CICATRICI E BUONI PROPOSITI Il ricordo, diceva Giovanni Arpino, comincia con la cicatrice: la ferita di Cesana è a forma di serpente, quella di Pragelato un graffio di gatto nella montagna e sono destinate a bruciare ancora. Altri impianti, come l’Oval e il Palavela, vivacchiano o sopravvivono con nuove destinazioni; altri ancora, come l’ex PalaIsozaki, vanno a gonfie vele per eventi e concerti.
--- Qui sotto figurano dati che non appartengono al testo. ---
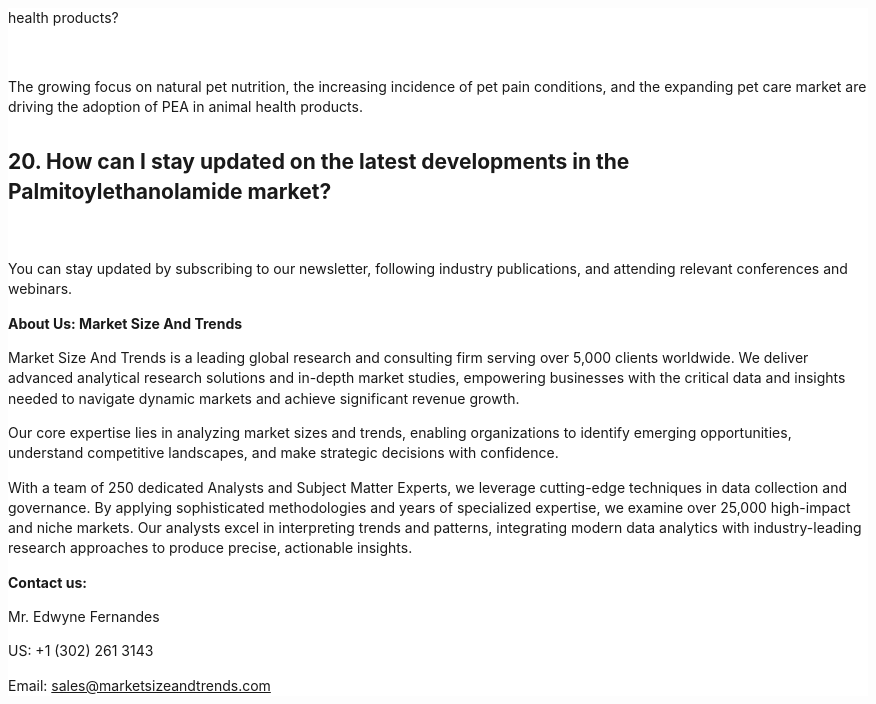 health products?</h2><p>&nbsp;</p><p>The growing focus on natural pet nutrition, the increasing incidence of pet pain conditions, and the expanding pet care market are driving the adoption of PEA in animal health products.</p><h2>20. How can I stay updated on the latest developments in the Palmitoylethanolamide market?</h2><p>&nbsp;</p><p>You can stay updated by subscribing to our newsletter, following industry publications, and attending relevant conferences and webinars.</p></body></html></p><p><strong>About Us:&nbsp;Market Size And Trends</strong></p><p>Market Size And Trends&nbsp;is a leading global research and consulting firm serving over 5,000 clients worldwide. We deliver advanced analytical research solutions and in-depth market studies, empowering businesses with the critical data and insights needed to navigate dynamic markets and achieve significant revenue growth.</p><p>Our core expertise lies in analyzing market sizes and trends, enabling organizations to identify emerging opportunities, understand competitive landscapes, and make strategic decisions with confidence.</p><p>With a team of 250 dedicated Analysts and Subject Matter Experts, we leverage cutting-edge techniques in data collection and governance. By applying sophisticated methodologies and years of specialized expertise, we examine over 25,000 high-impact and niche markets. Our analysts excel in interpreting trends and patterns, integrating modern data analytics with industry-leading research approaches to produce precise, actionable insights.</p><p><strong>Contact us:</strong></p><p>Mr. Edwyne Fernandes</p><p>US: +1 (302) 261 3143</p><p>Email: <a href="mailto:sales@marketsizeandtrends.com">sales@marketsizeandtrends.com</a>&nbsp;</p>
A Pinerolo si gioca ancora a curling, a Pragelato si fa ancora sci di fondo ma senza più gare internazionali.
Per gli impianti più invasivi il problema è a monte: «Capire se e quanto i Giochi malati di gigantismo valgano una candela così onerosa a fronte di sport praticati da pochi eletti», spiega ancora Guala, «molto dipende dalla pianificazione precoce del dopo».
Torino, nel bene e nel male lo dimostra: le arcate del Moi languono nell’attesa che trovi forma e fondi il progetto di un centro didattico e di ricerca in ambito biomedico, che oggi Ezio Ghigo, direttore della Scuola di Medicina, definisce «un auspicio, perché il Politecnico ha allocato fondi per partire ma il Cda dell’Università di Torino ancora no». La residenza di via Borsellino, ex villaggio media, che oggi ospita studenti universitari ha un presente utile e credibile: alle pareti sono rimasti i pannelli Torino 2006, e nell’ufficio di direzione pende una mascotte, ma non è Neve e neppure Gliz: viene da Pechino 2008, portata da una studentessa cinese.
Un segno di continuità, a suo modo; un messaggio nella direzione dello spirito della festa olimpica che la città di Torino celebrerà tra il 26 e il 28 febbraio con il motto: “Il viaggio continua”. Dove viaggio è tante cose: debiti da cui rientrare certo, la linea 2 della metro «corta» dicono i torinesi ma figlia dei Giochi da “sbloccare”, una città viva che non si vuole fermare.